**** SOURCE TEXT ****

A-Line and Dirt Merchant are more fun on shorter travel freeride bikes, IMO. Big sus just sucks up your speed and makes it harder to pump the turns and jumps.
Lots of lines in the Bone Yard, and of course the dirt jumps are best on a hardtail.


----------



## mudpuppy (Feb 7, 2004)

I was up for a week last summer and LOVED it...a lot of people said that the big DH bikes were too much for Wizgnar I loved my old 6" 04 Transition Dirtbag....with that said I would get something more plush...a V-tach if I had the coin would be the PERFECT bike, Norco A-Line, Transition Blindside...bikes like that. 

Just make sure you don't get the high end parts...no need for XO or XT/XTR as a week in Whistler is like a year on local trails...your bike WILL take a beating. Take reliablility over new fangled untested designs. Bring extra tubes/derailers/hangers as the local shops are OK I found...but it can get quite expensive once **** starts breaking..so look for good deals before you go up.

I gotta say...not a day goes by when I don't wish I was back in Whistler ripping down the trails...livin the life....it's so wonderful...enjoy your trip man.


----------



## sittingduck (Apr 26, 2005)

Bring a hardtail too, if at all possible. When you aren't on the mountain with your big bike, you can hit up the DJs and the airdome. (Foampit!)


----------



## 8664 (Oct 17, 2005)

Raptordude said:


> I would buy a bike that caters to Northstar before buying one that caters to Whistler since you plan on riding Northstar a lot.
> 
> My experience with Northstar is to avoid the complicated suspension designs. Stay away from VPP and DW Link, those don't feel really good on Northstars terrain. Specifically, avoid the Sunday and V10.
> 
> ...


go with the judge is the best for all DH tracks!!


----------



## moshelove (Jun 8, 2005)

**** DATA SHOWN ****

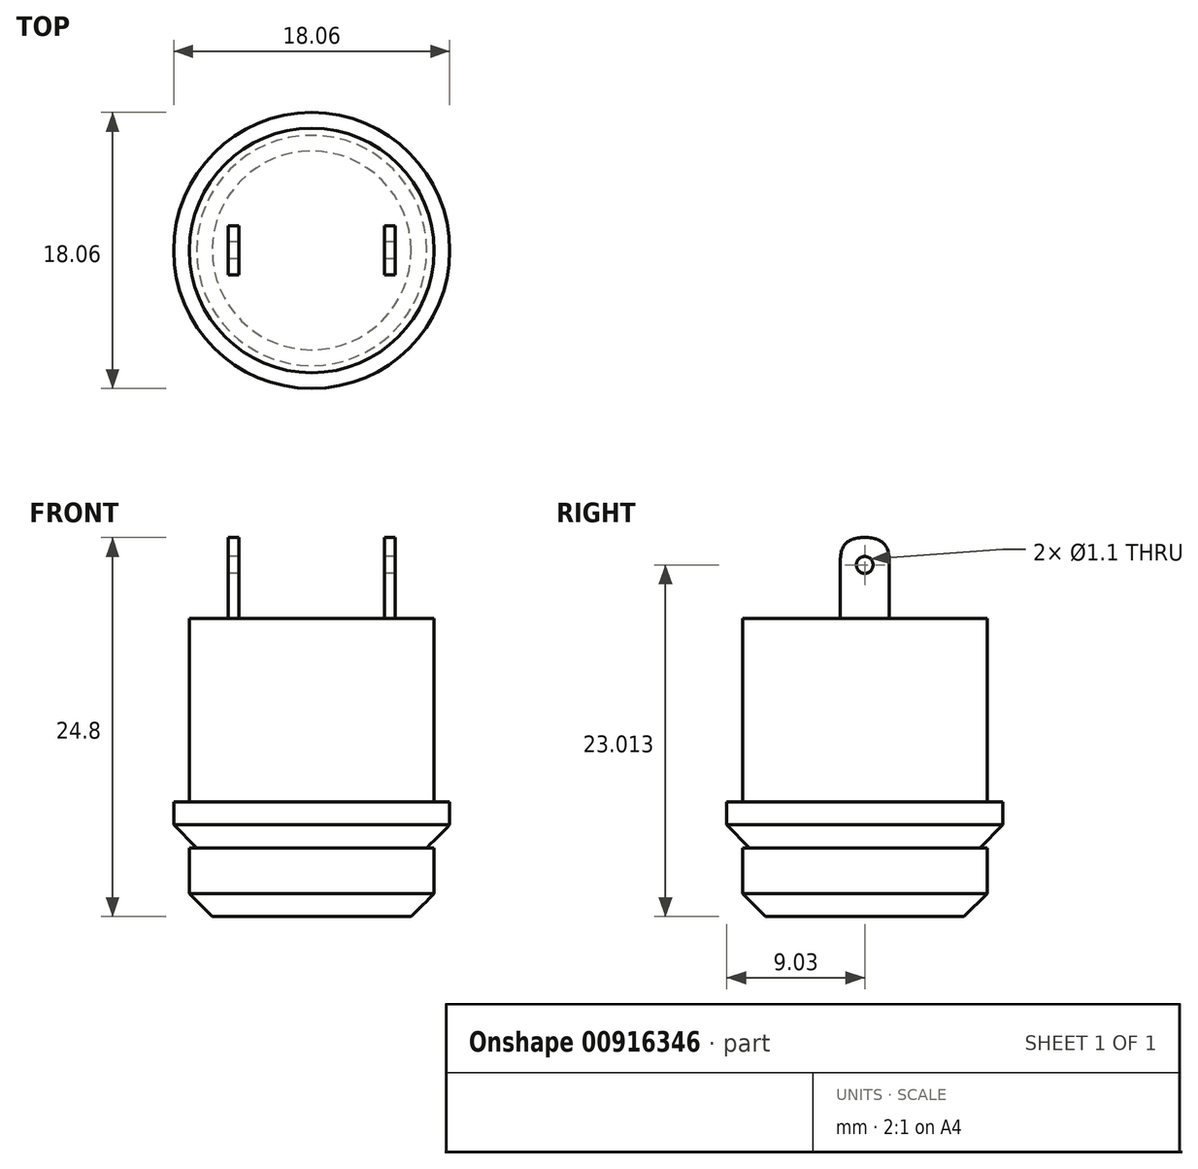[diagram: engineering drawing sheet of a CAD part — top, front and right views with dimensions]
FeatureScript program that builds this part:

****

▸ **TASK INSTRUCTIONS**
**a)** In the Whistler bike thread, what does mudpuppy say to bring extras of?
**b)** Return everything from "I gotta say...not" down to "(Apr 26, 2005)" in the Whistler bike thread, copied word for word.

▸ **RESULTS OF THE EXERCISE**
**a)** Tubes, derailers, and hangers.

**b)**
I gotta say...not a day goes by when I don't wish I was back in Whistler ripping down the trails...livin the life....it's so wonderful...enjoy your trip man.


----------



## sittingduck (Apr 26, 2005)